Number: IRCNE2015102666
Date: 2015/10/25
According to “computerworlduk”, in light of recent advances in attacks against the SHA-1 cryptographic function, Mozilla is considering banning digital certificates signed with the algorithm sooner than expected.
The CA/Browser Forum, a group of certificate authorities and browser makers that sets guidelines for the issuance and use of digital certificates, had previously decided that new SHA-1-signed certificates should not be issued after Jan. 1, 2016.
Browser makers have also decided that existing SHA-1 certificates will no longer be trusted in their software starting Jan. 1, 2017, even if they're technically set to expire after that date.
Earlier this month Thomas Peyrin of Nanyang Technological University (NTU) in Singapore, Marc Stevens of the Centrum Wiskunde and Informatica in the Netherlands and Pierre Karpman of both NTU and Inria in France, published a research paper that describes a new way to break SHA-1.

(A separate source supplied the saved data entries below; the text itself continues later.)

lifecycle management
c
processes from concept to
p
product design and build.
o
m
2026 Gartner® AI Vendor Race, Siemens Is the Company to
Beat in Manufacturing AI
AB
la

"We advise the industry to not play with fire, and accelerate the migration process toward SHA2 and SHA3, before such dramatic attacks become feasible," Thomas Peyrin told the IDG News Service earlier this month.
According to Internet services company Netcraft, almost one million SHA-1 SSL certificates are still in use on the Internet, 120,000 of which were issued in 2015 and 3,900 having expiry dates past Jan. 1, 2017. According to statistics from the SSL Pulse project, 24 percent of the world's top 143,000 HTTPS websites by traffic use SHA-1 certificates.